У неё своя, благополучная жизнь, в которой всегда царил идеальный порядок, потому что только так и можно отбиться успеха!
Поиграла — и хватит!
Пора возвращать утраченные позиции.
И на память себе кое-что оставить.
Чтоб хоть что-то осталось, после его ухода.
В том, что Диксон умотает сразу после непривычных для него постельных игр, Доун не сомневалась.
Как не сомневалась в том, что ему это все понравится в итоге.
Профессионал она или кто?
Доун придирчиво осмотрела свою шею, найдя, что тона нанесено недостаточно, досадливо нахмурилась.
Да уж, ему и правда понравилось.
Сомнения были ни к чему.
Вот только ей было не по себе. Потому то он её переиграл. Опять переиграл, скотина американская!
Ну кто же мог предположить, что у него сила, как у быка?
Что он наручники эти разорвёт в одно движение?
Что опять, в очередной раз, заставит играть по своим правилам?
Прав он, как это ни противно признавать, прав!
Не хватает ей предусмотрительности!
Доун повернулась к ноутбуку, где застыла на паузе запись.
Всмотрелась в свои, совершенно безумные, жадные глаза.
Она красиво получилась на записи, сексуально.
Ещё более сексуально выглядели руки Диксона, попадающие в кадр.

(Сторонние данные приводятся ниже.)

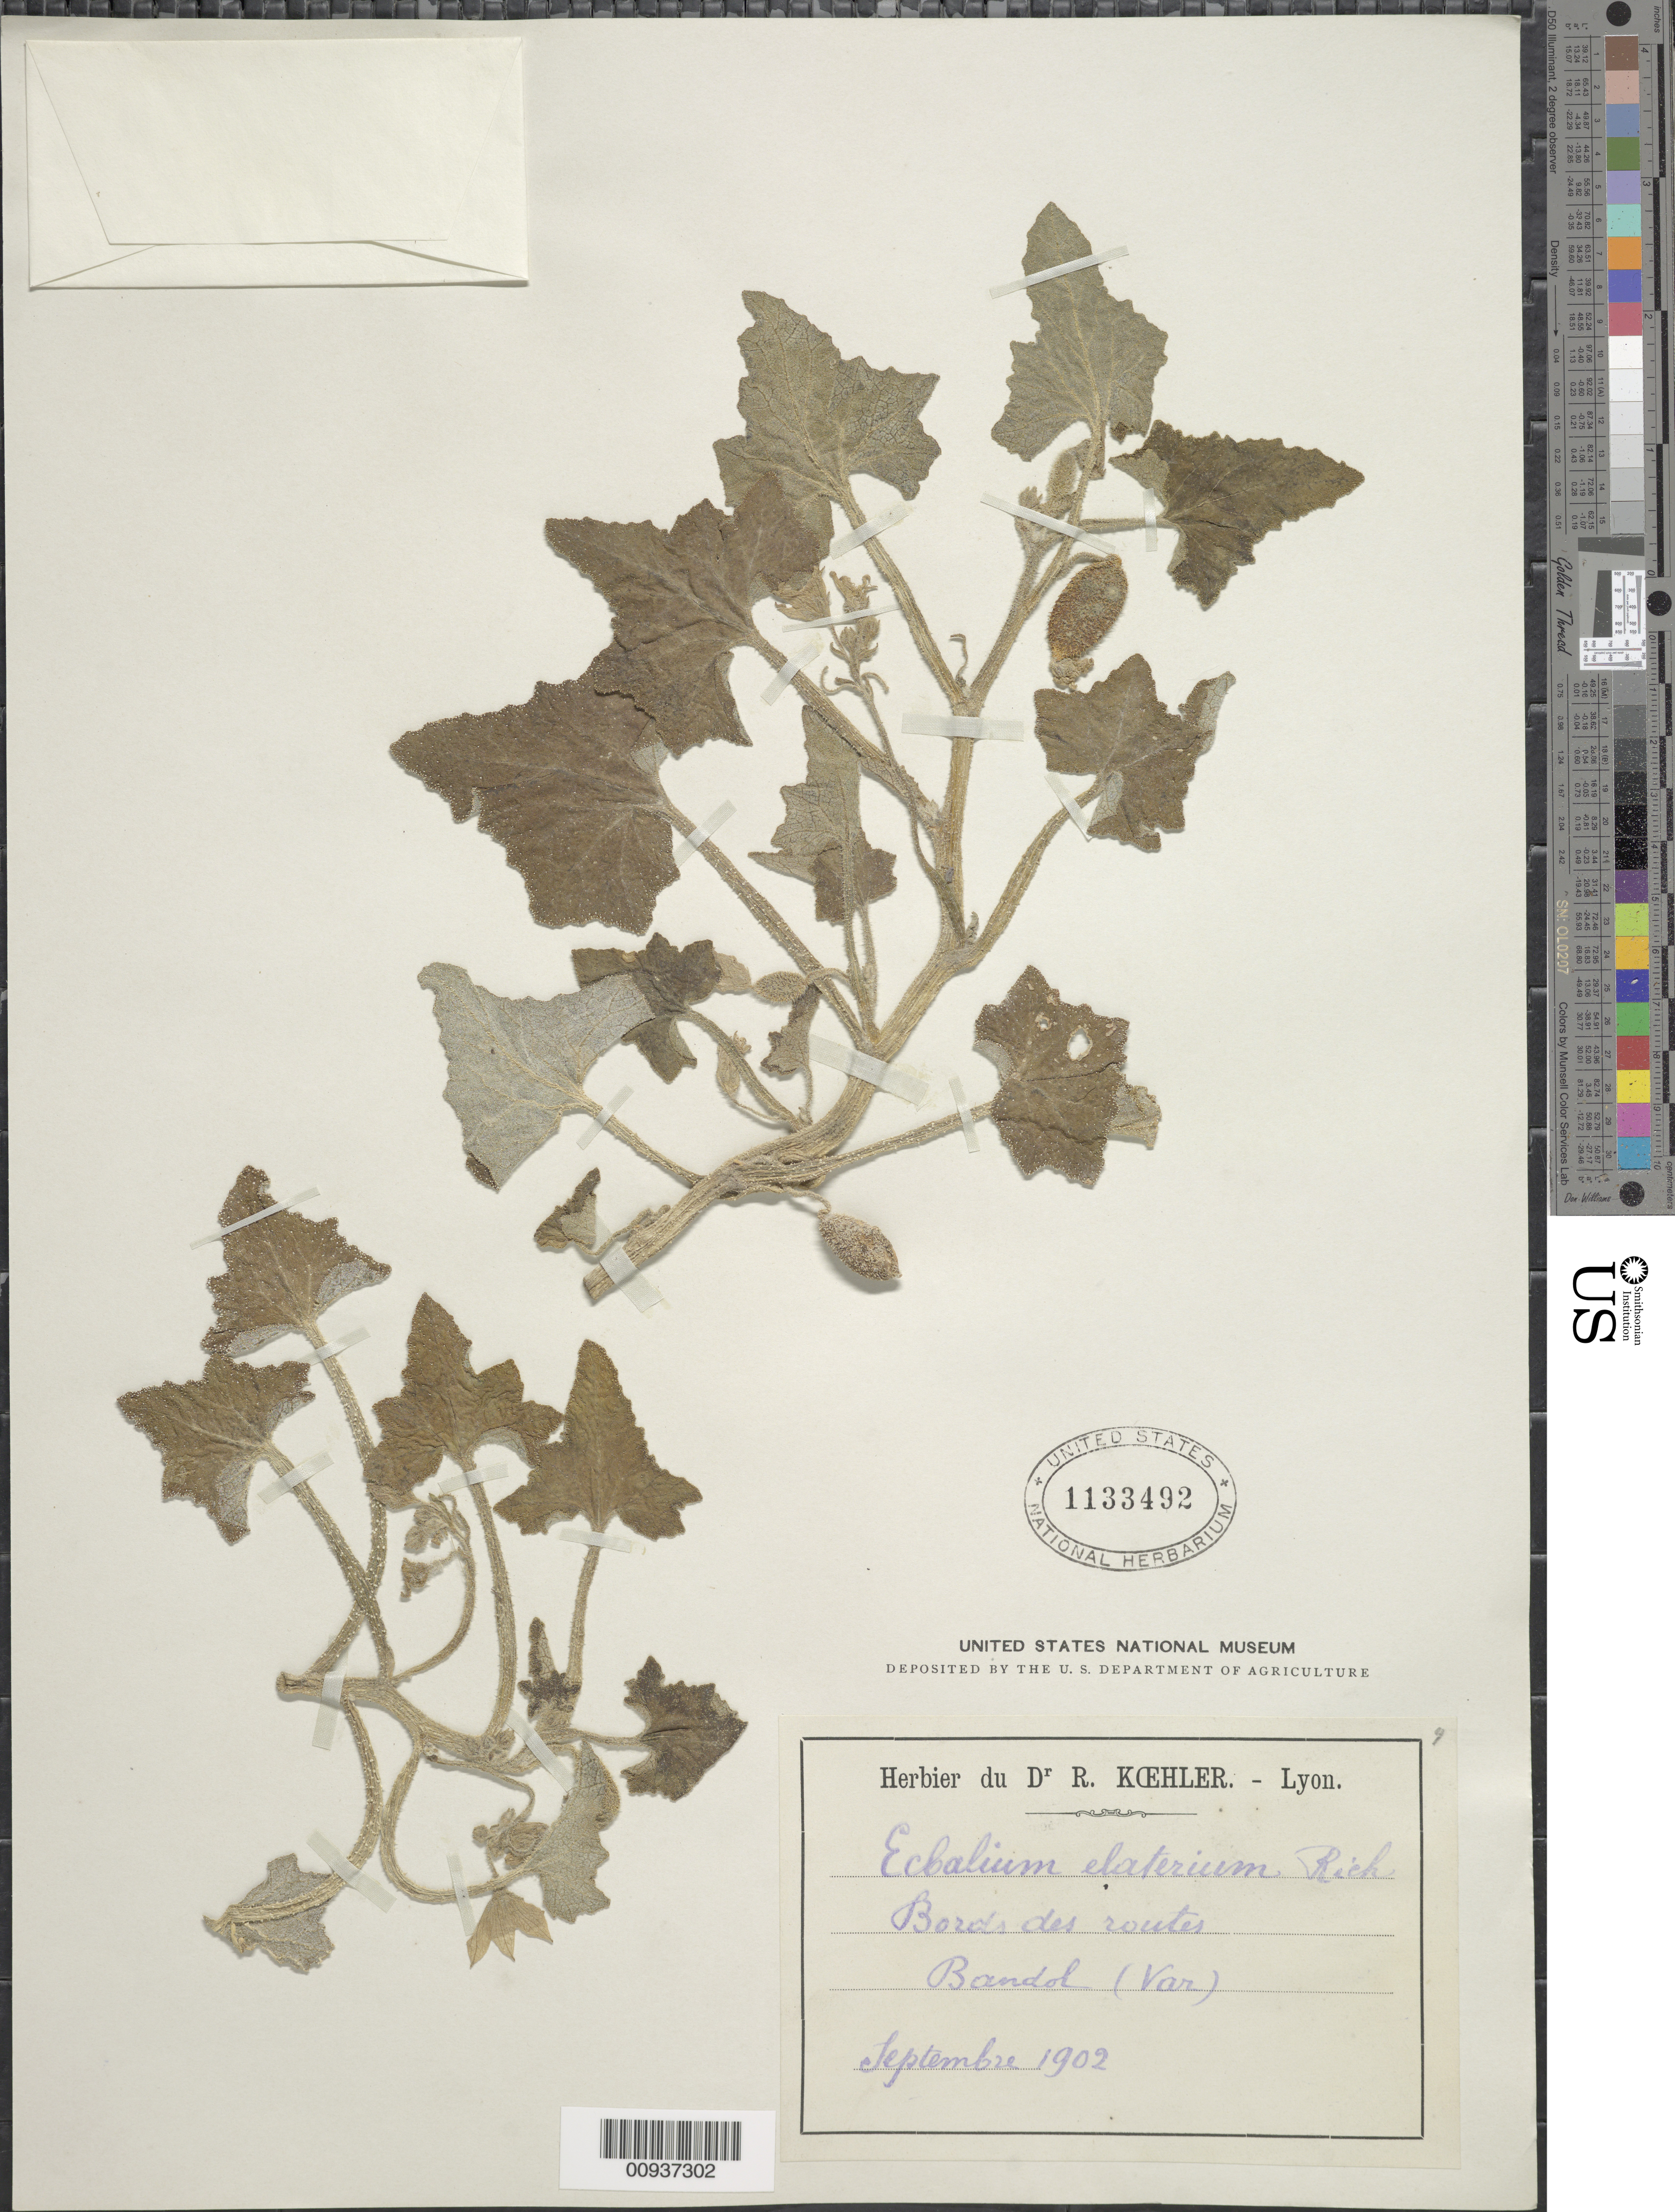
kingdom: Plantae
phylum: Tracheophyta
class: Magnoliopsida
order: Cucurbitales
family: Cucurbitaceae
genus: Ecballium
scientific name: Ecballium elaterium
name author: (L.) A. Rich.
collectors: Kechler, R.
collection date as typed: Sep 1902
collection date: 1902-09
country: France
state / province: Provence-Alpes-Côte d'Azur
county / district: Var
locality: Bandol (Var)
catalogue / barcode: US 1133492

Руки, сжимающие её плечи, трогающие её шею. Пальцы, властно размыкающие её губы, прихватывающие её за высокий конский хвост, оттягивающие за волосы назад, так, что спина гнулась по-кошачьи.
И его голос, хриплый жесткий голос за кадром, пошлые словечки, сдобренные крепким солдатским матом. Возбуждает до мокрого белья.
Диксон не имел опыта в съёмках хоум-видео, но это нисколько не ухудшило качество съемки.
И качество секса — тоже.
Только финал немного смазался, потому что Диксон увлекся, уронил камеру объективом вниз, и писался только звук. В основном, её звук.
И она была громкой, неприлично громкой, умоляя, упрашивая, перемежая немецкую речь с английской, не останавливаться, продолжать, ну пожалуйста, пожалуйста, пожалуйста…
И Диксон слушался. В этой ситуации он слушался. Только в этой.
Бездушная камера зафиксировала, как он затем встает, собирается и уходит. Сказав напоследок буквально одну только фразу.
И Доун все перекручивала и перекручивала на конец записи. На его прощальные слова.
— Хорошая ты баба, Доун. Но дура.
Что он имел в виду?
И почему, почему не отпускает её мысль, что она сделала что-то не то?
И почему она сидит и сидит перед чёртовым зеркалом с того самого момента, как он ушел, хлопнув дверью, разглядывает свои синяки и засосы, вспоминая, как он касался ее, как целовал, как сжимал.
Словно заново переживает. До сладкого томления в груди.
И почему никак, вот никак не исчезает ощущение, что она что-то упустила? Что-то очень важное?
9
Дерил Диксон немного пришел в себя только уже в номере.